> [WHAT THE TASK REQUIRES]:
State how many lines in the listing below contain the string "skArc", with case counting. Give only the number.

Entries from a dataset
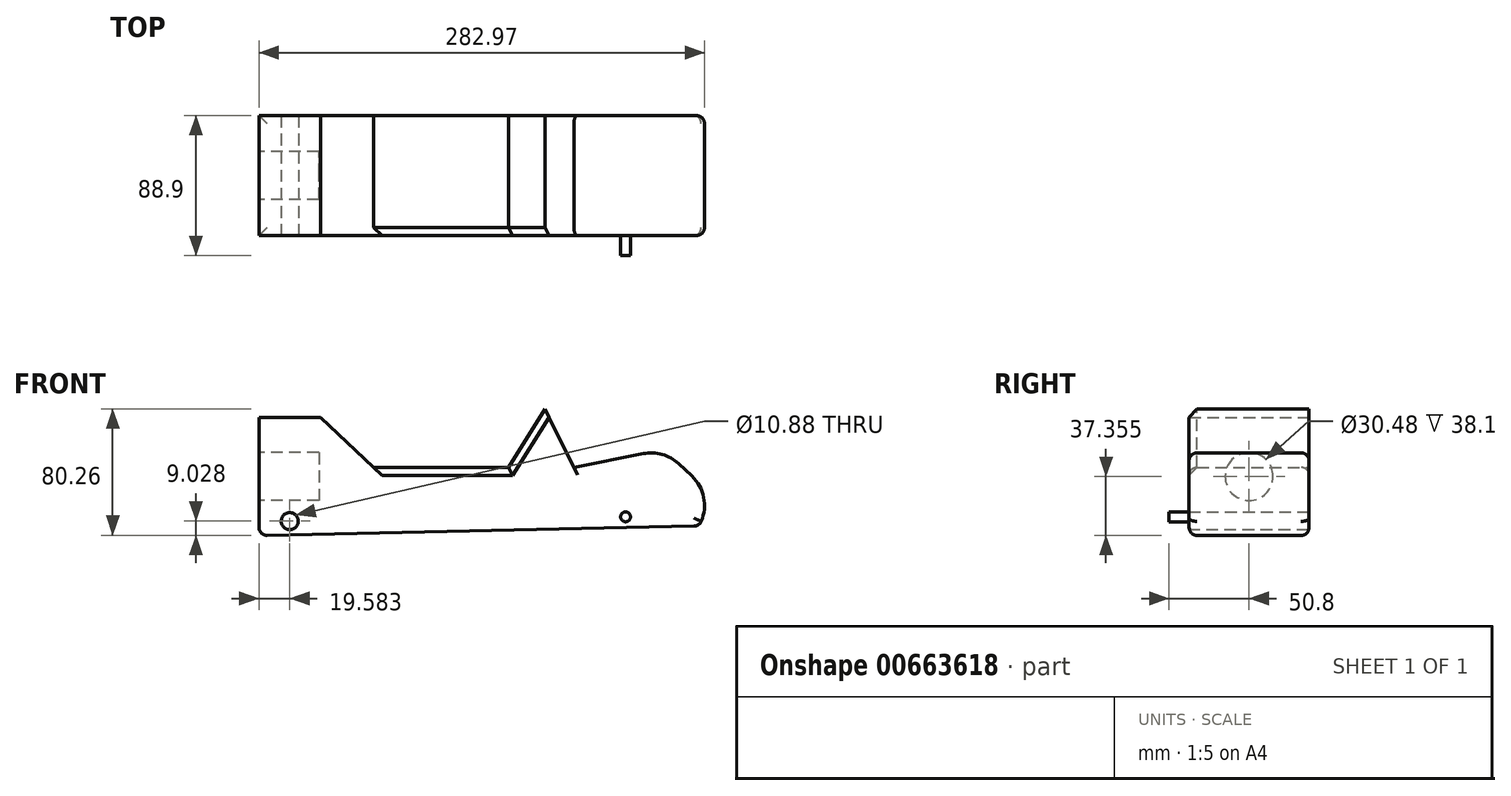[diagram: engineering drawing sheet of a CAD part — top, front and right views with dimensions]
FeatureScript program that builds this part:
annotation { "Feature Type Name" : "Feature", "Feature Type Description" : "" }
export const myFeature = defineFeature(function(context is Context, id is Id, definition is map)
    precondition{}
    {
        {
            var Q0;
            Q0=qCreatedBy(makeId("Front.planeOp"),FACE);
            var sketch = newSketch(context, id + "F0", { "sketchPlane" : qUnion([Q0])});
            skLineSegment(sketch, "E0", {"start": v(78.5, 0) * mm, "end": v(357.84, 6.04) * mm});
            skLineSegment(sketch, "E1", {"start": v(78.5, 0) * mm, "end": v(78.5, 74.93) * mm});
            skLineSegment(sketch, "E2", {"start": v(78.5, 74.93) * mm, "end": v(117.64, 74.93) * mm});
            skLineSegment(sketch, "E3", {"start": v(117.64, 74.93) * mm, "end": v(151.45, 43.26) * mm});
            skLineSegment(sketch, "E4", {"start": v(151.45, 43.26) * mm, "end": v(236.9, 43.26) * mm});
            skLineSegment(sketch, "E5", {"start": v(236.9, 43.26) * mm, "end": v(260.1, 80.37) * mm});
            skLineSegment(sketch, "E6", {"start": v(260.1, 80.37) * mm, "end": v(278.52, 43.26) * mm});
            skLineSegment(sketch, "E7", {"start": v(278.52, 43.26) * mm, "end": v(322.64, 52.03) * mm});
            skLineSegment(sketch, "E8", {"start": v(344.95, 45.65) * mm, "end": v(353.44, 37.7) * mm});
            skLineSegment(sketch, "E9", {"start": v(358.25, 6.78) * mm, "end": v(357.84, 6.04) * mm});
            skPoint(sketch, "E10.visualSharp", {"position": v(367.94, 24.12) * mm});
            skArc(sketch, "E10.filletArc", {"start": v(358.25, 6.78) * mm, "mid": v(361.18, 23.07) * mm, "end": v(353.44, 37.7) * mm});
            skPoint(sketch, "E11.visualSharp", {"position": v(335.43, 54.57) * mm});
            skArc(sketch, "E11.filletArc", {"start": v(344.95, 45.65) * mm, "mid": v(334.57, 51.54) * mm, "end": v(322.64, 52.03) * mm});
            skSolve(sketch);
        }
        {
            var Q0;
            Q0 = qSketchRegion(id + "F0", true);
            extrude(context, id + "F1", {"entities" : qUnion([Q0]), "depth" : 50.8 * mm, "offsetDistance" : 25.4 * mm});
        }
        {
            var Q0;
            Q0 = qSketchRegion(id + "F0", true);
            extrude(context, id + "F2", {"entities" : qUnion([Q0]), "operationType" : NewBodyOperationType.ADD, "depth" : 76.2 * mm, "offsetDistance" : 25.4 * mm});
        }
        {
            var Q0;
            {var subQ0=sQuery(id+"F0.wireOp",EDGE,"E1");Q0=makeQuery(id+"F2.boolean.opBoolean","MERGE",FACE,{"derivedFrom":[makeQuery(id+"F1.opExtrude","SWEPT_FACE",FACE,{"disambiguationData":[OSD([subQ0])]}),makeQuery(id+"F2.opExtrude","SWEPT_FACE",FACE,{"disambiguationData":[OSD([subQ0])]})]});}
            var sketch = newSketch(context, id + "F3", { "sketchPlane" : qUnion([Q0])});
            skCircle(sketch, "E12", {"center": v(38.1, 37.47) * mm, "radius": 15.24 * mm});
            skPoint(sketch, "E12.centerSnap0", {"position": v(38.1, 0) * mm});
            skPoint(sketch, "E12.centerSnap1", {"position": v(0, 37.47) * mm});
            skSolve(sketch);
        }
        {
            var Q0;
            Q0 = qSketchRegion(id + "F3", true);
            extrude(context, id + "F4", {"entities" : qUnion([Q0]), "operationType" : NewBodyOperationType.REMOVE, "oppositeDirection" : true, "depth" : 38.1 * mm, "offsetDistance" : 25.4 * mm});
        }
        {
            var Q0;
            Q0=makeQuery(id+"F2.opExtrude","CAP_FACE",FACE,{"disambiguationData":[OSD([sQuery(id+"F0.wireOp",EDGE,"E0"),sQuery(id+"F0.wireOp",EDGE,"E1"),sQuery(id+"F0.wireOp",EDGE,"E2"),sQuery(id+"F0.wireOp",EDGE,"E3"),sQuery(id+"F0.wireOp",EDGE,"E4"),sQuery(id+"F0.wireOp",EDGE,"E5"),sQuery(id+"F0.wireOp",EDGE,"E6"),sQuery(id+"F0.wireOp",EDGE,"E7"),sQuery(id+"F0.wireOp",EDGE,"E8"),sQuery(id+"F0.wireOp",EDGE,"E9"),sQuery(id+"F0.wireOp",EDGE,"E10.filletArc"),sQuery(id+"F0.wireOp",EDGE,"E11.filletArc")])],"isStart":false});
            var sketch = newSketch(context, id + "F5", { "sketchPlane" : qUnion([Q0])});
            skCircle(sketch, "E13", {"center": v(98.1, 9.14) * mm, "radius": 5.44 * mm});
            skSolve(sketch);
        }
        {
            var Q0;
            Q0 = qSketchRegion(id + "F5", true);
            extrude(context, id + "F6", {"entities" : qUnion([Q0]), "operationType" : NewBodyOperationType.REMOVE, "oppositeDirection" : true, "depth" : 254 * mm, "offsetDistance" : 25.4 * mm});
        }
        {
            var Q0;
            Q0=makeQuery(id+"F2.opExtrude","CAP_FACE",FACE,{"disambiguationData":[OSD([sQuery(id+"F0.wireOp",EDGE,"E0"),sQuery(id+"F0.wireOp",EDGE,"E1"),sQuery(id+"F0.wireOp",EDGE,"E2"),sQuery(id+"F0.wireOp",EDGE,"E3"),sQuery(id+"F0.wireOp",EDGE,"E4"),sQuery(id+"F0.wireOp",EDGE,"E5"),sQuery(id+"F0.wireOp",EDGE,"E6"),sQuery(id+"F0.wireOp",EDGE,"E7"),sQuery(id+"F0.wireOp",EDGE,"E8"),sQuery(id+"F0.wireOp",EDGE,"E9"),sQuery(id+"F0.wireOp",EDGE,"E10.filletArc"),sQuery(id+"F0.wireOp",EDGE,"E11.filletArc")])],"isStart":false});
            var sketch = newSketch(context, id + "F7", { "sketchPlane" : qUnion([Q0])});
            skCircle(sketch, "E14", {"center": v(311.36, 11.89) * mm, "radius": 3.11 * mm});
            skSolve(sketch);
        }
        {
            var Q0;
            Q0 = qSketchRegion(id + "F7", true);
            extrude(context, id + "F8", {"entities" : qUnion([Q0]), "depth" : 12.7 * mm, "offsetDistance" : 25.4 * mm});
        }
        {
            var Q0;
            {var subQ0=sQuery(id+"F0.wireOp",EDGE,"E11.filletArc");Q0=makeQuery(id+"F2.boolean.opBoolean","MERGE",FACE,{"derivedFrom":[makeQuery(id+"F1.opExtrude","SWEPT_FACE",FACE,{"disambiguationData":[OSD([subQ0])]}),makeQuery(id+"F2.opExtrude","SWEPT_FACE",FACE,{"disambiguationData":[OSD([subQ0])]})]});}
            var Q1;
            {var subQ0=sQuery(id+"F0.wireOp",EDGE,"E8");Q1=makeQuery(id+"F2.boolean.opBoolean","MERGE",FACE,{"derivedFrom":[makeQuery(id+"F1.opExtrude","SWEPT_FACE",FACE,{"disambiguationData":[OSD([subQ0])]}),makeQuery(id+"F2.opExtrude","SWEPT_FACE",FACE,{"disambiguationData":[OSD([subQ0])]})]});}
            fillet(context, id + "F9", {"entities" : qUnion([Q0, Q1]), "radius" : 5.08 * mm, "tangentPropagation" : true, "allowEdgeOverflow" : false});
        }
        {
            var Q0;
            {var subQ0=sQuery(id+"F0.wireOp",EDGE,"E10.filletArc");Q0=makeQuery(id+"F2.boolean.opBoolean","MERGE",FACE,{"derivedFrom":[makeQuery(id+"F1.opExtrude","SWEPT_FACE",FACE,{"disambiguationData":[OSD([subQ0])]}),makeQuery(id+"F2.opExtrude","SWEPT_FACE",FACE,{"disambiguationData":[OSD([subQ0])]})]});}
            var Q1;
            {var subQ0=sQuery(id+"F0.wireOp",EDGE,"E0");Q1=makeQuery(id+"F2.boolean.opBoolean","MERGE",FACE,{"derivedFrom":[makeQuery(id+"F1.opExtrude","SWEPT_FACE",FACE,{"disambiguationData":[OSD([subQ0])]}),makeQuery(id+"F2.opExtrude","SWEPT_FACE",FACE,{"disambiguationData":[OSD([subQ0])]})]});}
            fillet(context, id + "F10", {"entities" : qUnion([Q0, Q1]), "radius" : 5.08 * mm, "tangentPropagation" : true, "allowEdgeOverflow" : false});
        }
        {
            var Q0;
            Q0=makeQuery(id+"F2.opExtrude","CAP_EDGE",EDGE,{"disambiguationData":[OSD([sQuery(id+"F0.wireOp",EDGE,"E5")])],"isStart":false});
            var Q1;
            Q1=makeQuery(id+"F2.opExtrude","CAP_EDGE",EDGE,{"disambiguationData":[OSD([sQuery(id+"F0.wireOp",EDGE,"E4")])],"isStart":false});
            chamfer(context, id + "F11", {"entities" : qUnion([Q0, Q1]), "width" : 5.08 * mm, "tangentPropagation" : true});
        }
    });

> [WRITTEN REPLY]:
2